You are not a political economist, Jonathan, nor a statistician. Most books on political economy, and most books filled with statistics, seem to you quite unintelligible. Your education never included the study of such books and they are, therefore, almost if not quite worthless to you.

But every working man ought to know something about political economy and be familiar with some statistics relating to social conditions. So I am going to ask you to study a few figures and a little political economy. Only just a very little, mind you, just to get you used to thinking about social problems in a scientific way. I think I can set the fundamental principles of political economy before you in very simple language, and I will try to make the statistics interesting.

But I want to warn you again, Jonathan, that you must use your own commonsense. Don't trust too much to theories and figures—especially figures. Somebody has said that you can divide the liars of the world into three classes—liars, damned liars and statisticians. Some people are paid big salaries for juggling with figures to fool the American people into believing what is not true, Jonathan. I want you to consider the laws of political economy and all the statistics I put before you in the light of your own commonsense and your own practical experience.

Political economy is the name which somebody long ago gave to the formal study of the production and distribution of wealth.

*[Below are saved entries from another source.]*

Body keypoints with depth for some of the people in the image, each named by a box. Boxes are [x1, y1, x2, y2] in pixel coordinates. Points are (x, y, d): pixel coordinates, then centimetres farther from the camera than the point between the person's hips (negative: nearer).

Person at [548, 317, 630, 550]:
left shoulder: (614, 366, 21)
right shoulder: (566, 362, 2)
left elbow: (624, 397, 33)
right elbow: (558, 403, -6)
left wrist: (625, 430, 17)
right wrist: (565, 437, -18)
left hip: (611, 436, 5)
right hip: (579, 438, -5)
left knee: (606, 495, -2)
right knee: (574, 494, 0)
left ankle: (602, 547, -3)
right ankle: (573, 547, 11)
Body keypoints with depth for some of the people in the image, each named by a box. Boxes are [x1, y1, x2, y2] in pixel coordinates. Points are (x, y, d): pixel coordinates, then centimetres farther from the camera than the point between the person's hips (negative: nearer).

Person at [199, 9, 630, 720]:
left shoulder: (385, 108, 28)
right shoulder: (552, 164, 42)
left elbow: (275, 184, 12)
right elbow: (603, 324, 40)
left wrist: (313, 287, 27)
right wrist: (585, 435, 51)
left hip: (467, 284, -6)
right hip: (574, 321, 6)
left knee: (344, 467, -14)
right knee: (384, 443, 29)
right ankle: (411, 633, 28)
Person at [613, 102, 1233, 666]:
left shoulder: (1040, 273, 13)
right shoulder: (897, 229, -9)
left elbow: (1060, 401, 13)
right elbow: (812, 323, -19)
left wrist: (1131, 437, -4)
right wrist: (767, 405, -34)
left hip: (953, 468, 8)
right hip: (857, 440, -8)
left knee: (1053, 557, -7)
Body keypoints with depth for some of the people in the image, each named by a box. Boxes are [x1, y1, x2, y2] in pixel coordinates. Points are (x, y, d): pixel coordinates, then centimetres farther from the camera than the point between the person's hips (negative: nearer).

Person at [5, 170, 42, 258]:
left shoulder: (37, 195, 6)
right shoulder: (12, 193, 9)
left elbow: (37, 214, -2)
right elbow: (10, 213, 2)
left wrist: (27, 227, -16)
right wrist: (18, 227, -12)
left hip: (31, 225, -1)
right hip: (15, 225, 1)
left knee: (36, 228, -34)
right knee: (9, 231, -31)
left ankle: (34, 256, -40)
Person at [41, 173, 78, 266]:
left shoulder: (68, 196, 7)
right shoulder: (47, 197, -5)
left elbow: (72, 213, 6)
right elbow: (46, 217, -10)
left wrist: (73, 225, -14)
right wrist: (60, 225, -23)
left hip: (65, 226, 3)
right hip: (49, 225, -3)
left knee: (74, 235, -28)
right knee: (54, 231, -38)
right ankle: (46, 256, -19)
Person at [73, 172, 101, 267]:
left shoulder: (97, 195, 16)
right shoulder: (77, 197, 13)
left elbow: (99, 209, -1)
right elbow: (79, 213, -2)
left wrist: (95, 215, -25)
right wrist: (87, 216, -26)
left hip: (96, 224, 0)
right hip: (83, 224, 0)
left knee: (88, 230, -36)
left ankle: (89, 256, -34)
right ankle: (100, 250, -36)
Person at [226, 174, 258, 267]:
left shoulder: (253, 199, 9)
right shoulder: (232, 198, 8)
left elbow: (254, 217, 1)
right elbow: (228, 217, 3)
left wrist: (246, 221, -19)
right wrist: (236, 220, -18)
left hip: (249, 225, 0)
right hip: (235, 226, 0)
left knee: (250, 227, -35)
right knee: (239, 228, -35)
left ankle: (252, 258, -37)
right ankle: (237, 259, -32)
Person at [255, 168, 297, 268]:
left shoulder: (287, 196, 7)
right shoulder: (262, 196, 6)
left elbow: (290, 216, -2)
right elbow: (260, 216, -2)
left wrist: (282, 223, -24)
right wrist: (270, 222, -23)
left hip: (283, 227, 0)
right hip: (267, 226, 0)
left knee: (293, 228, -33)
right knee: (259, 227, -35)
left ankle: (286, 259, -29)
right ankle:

Carlyle called it "the dismal science," and most books on the subject are dismal enough to justify the term. Upon my library shelves there are some hundreds of volumes dealing with political economy, and I don't mind confessing to you that some of them I never have been able to understand, though I have put no little effort and conscience into the attempt. I have a suspicion that the authors of these books could not understand them themselves. That the reason why they could not write so that a man of fair intelligence and education could understand them was the fact that they had no clear ideas to convey.

Now, in the first place, what do we mean by Wealth? Why, you say, wealth is money and money is wealth. But that is only half true, Jonathan. Suppose, for example, that an American millionaire crossing the ocean be shipwrecked and find himself cast upon some desert island, like another Robinson Crusoe, without food or means of obtaining any. Suppose him naked, without tool or weapon of any kind, his one sole possession being a bag containing ten thousand dollars in gold and banknotes to the value of as many millions. With that money, in New York, or any other city in the world, he would be counted a rich man, and he would have no difficulty in getting food and clothing.

But alone upon that desert island, what could he do with the money? He could not eat it, he could not keep himself warm with it? He would be poorer than the poorest savage in Africa whose only possessions were a bow and arrow and an assegai, or spear, wouldn't he? The poor kaffir who never heard of money, but who had the simple weapons with which to hunt for food, would be the richer man of the two, wouldn't he?

I think you will find it useful, Jonathan, to read a little book by John Ruskin, called Unto This Last. It is a very small book, written in very simple and beautiful language. Mr. Ruskin was a somewhat whimsical writer, and there are some things in the book which I do not wholly agree with, but upon the whole it is sane, strong and eternally true. He shows very clearly, according to my notion, that the mere possession of things, or of money, is not wealth, but that wealth consists in the possession of things useful to us. That is why the possession of heaps of gold by a man living alone upon a desert island does not make him wealthy, and why Robinson Crusoe, with weapons, tools and an abundant food supply, was really a wealthy man, though he had not a dollar.

In a primitive state of society, then, he is poor who has not enough of the things useful to him, and he who has them in abundance is rich, or wealthy.

Note that I say this of "A primitive state of society," Jonathan, for that is most important. It is not true of our present capitalist state of society. This may seem a strange proposition to you at first, but a little careful thought will convince you that it is true.

Consider a moment: Mr. Carnegie is a wealthy man and Mr. Rockefeller is a wealthy man. They are, each of them, richer than most of the princes and kings whose wealth astonished the ancient world. Mr. Carnegie owns shares in many companies, steelmaking companies, railway companies, and so on. Mr. Rockefeller, owns shares in the Standard Oil Company, in railways, coal mines, and so on. But Mr. Carnegie does not personally use any of the steel ingots made in the works in which he owns shares. He uses practically no steel at all, except a knife or two. Mr. Rockefeller does not use the oil-wells he owns, nor a hundred-millionth part of the coal his shares in coal-mines represent.